Perusahaan penyedia platform media sosial diwajibkan untuk mematuhi regulasi ini dengan menerapkan mekanisme verifikasi usia yang andal. Verifikasi ini tidak hanya sebatas deklarasi mandiri usia oleh pengguna, melainkan harus melalui pemeriksaan identitas digital yang kuat dan pemanfaatan teknologi berbasis kecerdasan buatan (AI).
Lebih lanjut, platform media sosial bertanggung jawab untuk menonaktifkan akun yang teridentifikasi dibuat oleh anak di bawah usia 15 tahun. Mereka juga dilarang membuat celah yang memungkinkan pengguna untuk menghindari sistem verifikasi usia.
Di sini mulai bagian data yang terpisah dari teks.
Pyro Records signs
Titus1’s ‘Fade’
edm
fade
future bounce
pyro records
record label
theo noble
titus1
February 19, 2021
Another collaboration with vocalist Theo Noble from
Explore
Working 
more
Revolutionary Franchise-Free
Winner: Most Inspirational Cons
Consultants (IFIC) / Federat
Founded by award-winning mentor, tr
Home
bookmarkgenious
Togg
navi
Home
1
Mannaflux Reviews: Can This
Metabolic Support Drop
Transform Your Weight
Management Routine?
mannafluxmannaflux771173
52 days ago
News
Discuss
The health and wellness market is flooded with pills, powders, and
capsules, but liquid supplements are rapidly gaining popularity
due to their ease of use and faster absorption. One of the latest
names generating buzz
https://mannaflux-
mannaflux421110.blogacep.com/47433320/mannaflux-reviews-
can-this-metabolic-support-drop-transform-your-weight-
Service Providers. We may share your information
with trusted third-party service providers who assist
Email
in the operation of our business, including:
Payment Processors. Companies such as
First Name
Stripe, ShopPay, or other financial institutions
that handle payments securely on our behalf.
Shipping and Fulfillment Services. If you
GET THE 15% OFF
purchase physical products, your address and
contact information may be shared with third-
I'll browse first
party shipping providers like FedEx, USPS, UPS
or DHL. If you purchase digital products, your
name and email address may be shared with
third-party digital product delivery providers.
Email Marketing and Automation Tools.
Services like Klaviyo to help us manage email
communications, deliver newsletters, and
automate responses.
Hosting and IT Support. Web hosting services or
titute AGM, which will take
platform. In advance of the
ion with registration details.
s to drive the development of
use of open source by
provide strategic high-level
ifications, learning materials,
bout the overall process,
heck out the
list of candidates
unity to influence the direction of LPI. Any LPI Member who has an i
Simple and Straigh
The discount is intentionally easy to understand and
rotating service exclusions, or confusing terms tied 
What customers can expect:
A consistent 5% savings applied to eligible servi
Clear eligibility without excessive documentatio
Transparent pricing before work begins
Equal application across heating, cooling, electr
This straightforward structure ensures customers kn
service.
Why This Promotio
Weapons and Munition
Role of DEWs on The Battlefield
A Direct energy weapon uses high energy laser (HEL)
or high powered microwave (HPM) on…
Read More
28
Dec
Perlindungan data pribadi anak-anak menjadi prioritas utama, sehingga perusahaan dilarang menggunakan informasi pribadi mereka untuk tujuan periklanan bertarget maupun pembuatan profil perilaku.
Pemerintah UEA menegaskan bahwa kebijakan ini dirancang untuk mengatasi berbagai kekhawatiran mendesak, seperti paparan anak-anak terhadap konten yang tidak pantas, risiko interaksi daring yang tidak aman, potensi penggunaan media sosial secara berlebihan, serta isu pengumpulan data pribadi anak. Perusahaan media sosial diberikan tenggat waktu selama 12 bulan untuk sepenuhnya mematuhi regulasi baru ini.
Langkah UEA ini sejalan dengan upaya internasional yang terus gencar dilakukan untuk memperkuat perlindungan anak di ruang siber. Kebijakan ini berupaya menciptakan keseimbangan antara memberikan akses digital bagi generasi muda dengan memastikan keamanan dan kesejahteraan mereka.
Tren pembatasan usia di platform digital bukan hanya terjadi di UEA. Beberapa negara lain juga telah menerapkan kebijakan serupa. Di Indonesia, misalnya, telah ada Peraturan Pemerintah (PP) Nomor 17 Tahun 2025 yang dikenal sebagai PP Tunas. Aturan ini secara spesifik mewajibkan penyelenggara sistem elektronik (PSE) untuk menyaring konten yang berpotensi membahayakan anak-anak, menyediakan mekanisme pelaporan yang mudah diakses, serta memastikan proses remediasi yang cepat dan transparan.
Sementara itu, Australia juga dijadwalkan akan menerapkan aturan serupa pada akhir tahun 2025. Kebijakan ini menunjukkan adanya kesadaran global yang meningkat mengenai pentingnya melindungi anak-anak dari berbagai risiko yang ada di lingkungan digital.
Regulasi baru di UEA ini juga menekankan pentingnya perusahaan media sosial untuk tidak memanfaatkan data pribadi anak-anak. Hal ini mencakup larangan penggunaan data untuk tujuan periklanan bertarget atau pembuatan profil perilaku yang dapat mengeksploitasi kerentanan anak.
Pemerintah UEA berkomitmen untuk terus mengevaluasi dan memperkuat kerangka hukum perlindungan anak di dunia maya. Tujuannya adalah untuk menciptakan ekosistem digital yang lebih aman bagi generasi muda, sekaligus memungkinkan mereka untuk memanfaatkan teknologi secara positif dan produktif.
Perusahaan media sosial yang beroperasi di UEA diharapkan dapat segera beradaptasi dengan regulasi ini. Upaya verifikasi usia yang efektif, penguatan fitur keamanan, dan kepatuhan terhadap privasi data anak akan menjadi kunci keberhasilan implementasi kebijakan ini.